I pressed on alone up the hill and stumbled upon what could only be a block of cylinders from an aircraft engine. Rusted to the same color as the dirt, only the man-made perfect circles caught my eye. Above me Lindner called “Got it,” and soon the family converged around the decayed wreckage. It was tossed in a disorganized heap, but the slag melted by the violent fire was still visible.
For the Catheys, the ground is more familiar than sacred — all that mourning was wrung out in 2005. Powers told stories of the search and recovery. Lindner pulled out his metal detector to look for scraps. Dallas sat to one side and took it all in.
The strut was almost entirely buried beneath a fallen tree. While Jeff and Lindner went to work with the hatchet and saw, the rest of us rocked and lifted the massive rotting trunk. Jeff finally pulled the strut free. It was in even better condition than the one he had recovered in 2009. “It would never have survived in Florida,” Tyler said. “All that salt air.”
We tarried awhile, longer than necessary. For lunch, the Catheys had brought a loaf of bread and several pounds of lunch meat, and Jeff and Tyler ate like the college football players they once were. “Around Tyler, you have to learn to eat preemptively,” Dallas said.

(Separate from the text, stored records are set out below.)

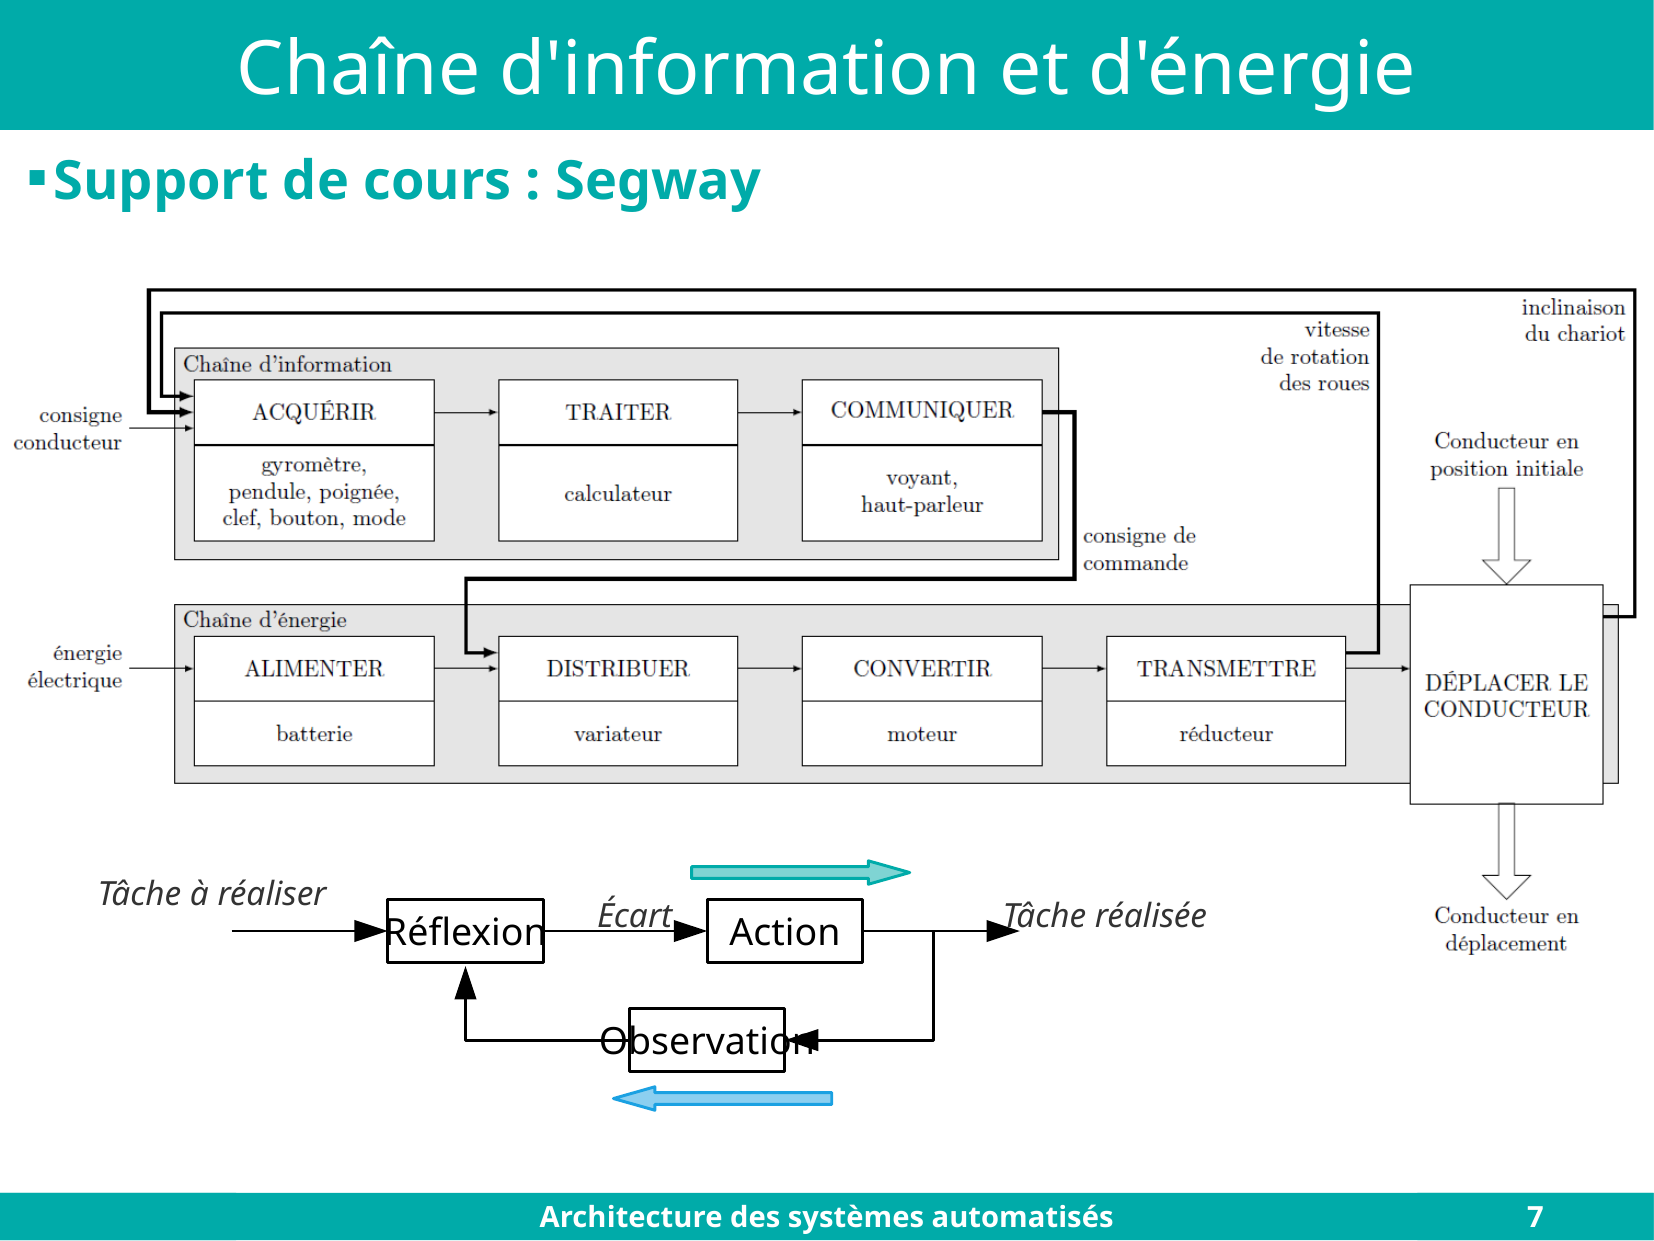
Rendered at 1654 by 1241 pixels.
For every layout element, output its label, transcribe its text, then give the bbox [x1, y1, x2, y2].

text_box [613, 1086, 832, 1111]
text_box Observation [629, 1008, 785, 1072]
text_box Réflexion [387, 899, 544, 963]
text_box [691, 860, 910, 885]
list Support de cours : Segway [11, 141, 1642, 273]
text_box Tâche à réaliser [82, 862, 338, 922]
picture [0, 273, 1654, 967]
text_box Écart [582, 884, 685, 944]
text_box Action [707, 899, 863, 963]
text_box Tâche réalisée [987, 884, 1221, 944]
title Chaîne d'information et d'énergie [0, 0, 1654, 130]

When it was time to descend, we split the load. Dallas took a control arm that would have connected the foot pedals to the rudder. Tyler hefted the strut across his shoulders as a yoke and refused help with the load, carrying it several miles to the trailhead. At the FedEx shipping office, it weighed in at 116 pounds.
Back at the parking area, the Catheys loaded the strut into the back of their rental sedan and our little party broke up. Jeff and his sons were looking for a restaurant where they could eat a steak and toast Eual over a Long Trail beer.
The few pieces of the plane that remained on the mountainside were heavy or quite deteriorated. Would Jeff want to come back?
“I don’t know,” he said, and then he turned and smiled and looked back up toward the mountain. “I have a daughter that still needs to see it.”